• Exercise objective:
Carry on the email thread about the data generators and their command-line interfaces, picking up right after its last sentence.
··· Page ···
Thanks for everyone's input!  I've haven't add new code to the data
generators (just refactorings, bug fixes) while this discussion is
ongoing.  I'd like to pick up the work again.

I think we can agree that we won't:
* Add the data generators to required packages so users aren't forced to
install them
* Make Docker the only delivery mechanism

and agree that the data generators will have CLIs.

The BigPetStore data generator already has CLI support built into the jar:
$ java -jar bigpetstore-data-generator-1.1.0-SNAPSHOT.jar outputDir nStores
nCustomers nPurchasingModels simulationLength seed

I think packaging, maven artifacts, Docker images, and integration with
smoke tests can all be handled in subsequent JIRAs.  If any of these
interest you, please file the appropriate JIRA.  :)

Does this sound good to everyone?

On Mon, Aug 31, 2015 at 7:08 PM, Konstantin Boudnik <[email protected]> wrote:

> On Mon, Aug 31, 2015 at 08:01PM, jay vyas wrote:
> > - I agree Gradle is better than "yet another script".
> >
> > - And docker container, even if suboptimal, as thin wrapper to gradle
> > container is all you need to deliver the data-generator on the masses so
> > they can try it w/ zero startup cost.
>
> That's true. But it didn't sound this way originally, hence I've asked.
>
> > On Mon, Aug 31, 2015 at 7:36 PM, Konstantin Boudnik <[email protected]>
> wrote:
> >
> > > Why do would we need yet another script (and potentially an extra
> readme to
> > > explain its command options) when we have the gradle?
> > >
> > > Cos
> > >
> > > On Mon, Aug 31, 2015 at 10:51PM, Olaf Flebbe wrote:
> > > > +1 to the CLI /shell script interface.
> > > >
> > > > If I can choose I like to have a apt-get install
> bigtop-datagenerator ,
> > > running for instance
> > > >
> > > > bigtop-data-generatoroutputDir nStores nCustomers nPurchasingModels
> > > simulationLength seed
> > > >
> > > > I can help out with packaging if needed.
> > > >
> > > > Why should we use the docker indirection for a plain CLI file ? Of
> > > course, We can provide a trivial Dockerfile to create a container
> supplying
> > > a JVM and running the CLI ... But I do not like to depend our services
> on
> > > docker registry more than we do now.
··· Listing ···
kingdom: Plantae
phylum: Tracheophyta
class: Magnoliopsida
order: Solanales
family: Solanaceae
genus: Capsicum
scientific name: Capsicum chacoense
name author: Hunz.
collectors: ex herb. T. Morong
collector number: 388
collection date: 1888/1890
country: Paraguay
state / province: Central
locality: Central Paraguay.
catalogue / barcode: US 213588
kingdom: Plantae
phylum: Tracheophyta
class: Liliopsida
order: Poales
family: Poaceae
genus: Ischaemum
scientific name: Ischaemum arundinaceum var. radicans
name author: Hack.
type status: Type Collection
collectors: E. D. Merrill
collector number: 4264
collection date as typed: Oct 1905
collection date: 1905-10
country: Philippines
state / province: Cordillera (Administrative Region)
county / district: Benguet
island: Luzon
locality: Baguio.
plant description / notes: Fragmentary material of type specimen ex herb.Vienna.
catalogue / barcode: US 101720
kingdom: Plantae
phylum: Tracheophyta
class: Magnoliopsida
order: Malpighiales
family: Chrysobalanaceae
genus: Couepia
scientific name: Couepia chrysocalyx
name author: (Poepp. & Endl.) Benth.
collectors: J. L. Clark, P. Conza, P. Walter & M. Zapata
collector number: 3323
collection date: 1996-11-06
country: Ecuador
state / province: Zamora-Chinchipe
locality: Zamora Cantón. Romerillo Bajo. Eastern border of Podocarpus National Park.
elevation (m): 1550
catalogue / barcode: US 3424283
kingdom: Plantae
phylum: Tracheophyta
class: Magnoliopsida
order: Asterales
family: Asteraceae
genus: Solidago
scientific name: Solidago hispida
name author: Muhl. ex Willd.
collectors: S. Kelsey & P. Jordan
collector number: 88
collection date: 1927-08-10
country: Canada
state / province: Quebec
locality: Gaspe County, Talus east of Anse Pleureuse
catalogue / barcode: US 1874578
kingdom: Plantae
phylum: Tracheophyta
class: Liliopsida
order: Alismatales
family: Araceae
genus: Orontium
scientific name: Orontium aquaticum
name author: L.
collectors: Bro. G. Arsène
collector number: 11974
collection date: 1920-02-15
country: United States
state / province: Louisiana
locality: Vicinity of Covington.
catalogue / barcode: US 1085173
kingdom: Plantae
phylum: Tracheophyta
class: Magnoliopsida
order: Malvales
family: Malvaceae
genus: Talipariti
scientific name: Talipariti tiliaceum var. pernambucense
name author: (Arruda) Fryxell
···
• Written reply:
> > > >
> > > > Olaf
> > > >
> > > >
> > > >
> > > > > Am 31.08.2015 um 16:40 schrieb Evans Ye <[email protected]>:
> > > > >
> > > > > I am very much like the shell script wrapper and docker image idea
> > > since
> > > > > that way we can integrate it directly with bigtop provisioner which
> > > yield a
> > > > > perfect ux for the whole things. I think its not too hard to do it
> > > both, we
> > > > > just need to add a parameter to turn the script into daemon mode.
> I see
> > > > > lots of image doing this way.
> > > > >
> > > > > docker run bigtop/bigtop-data-gen --scheme weather --size 5GB
> --output
> > > > > data-dir --etc  foo --etc bar --daemon
> > > > > 2015年8月31日 下午9:06於 "RJ Nowling" <[email protected]>寫道:
> > > > >
> > > > >> The BigPetStore, Bazaar, and weather data generators have
> > > single-threaded
> > > > >> command-line interfaces.  We could do the same with the smaller
> > > generators
> > > > >> (names, locations, etc.) if there is interest.
> > > > >>
> > > > >> On Mon, Aug 31, 2015 at 5:24 AM, Jay Vyas <
> > > [email protected]>
> > > > >> wrote:
> > > > >>
> > > > >>> Nate: Good idea to abstract the interface one level higher....
> > > > >>>
> > > > >>> How about a docker run command ? That is probably the easiest
> way for
> > > > >>> Linux folks to run one off Java apps nowadays.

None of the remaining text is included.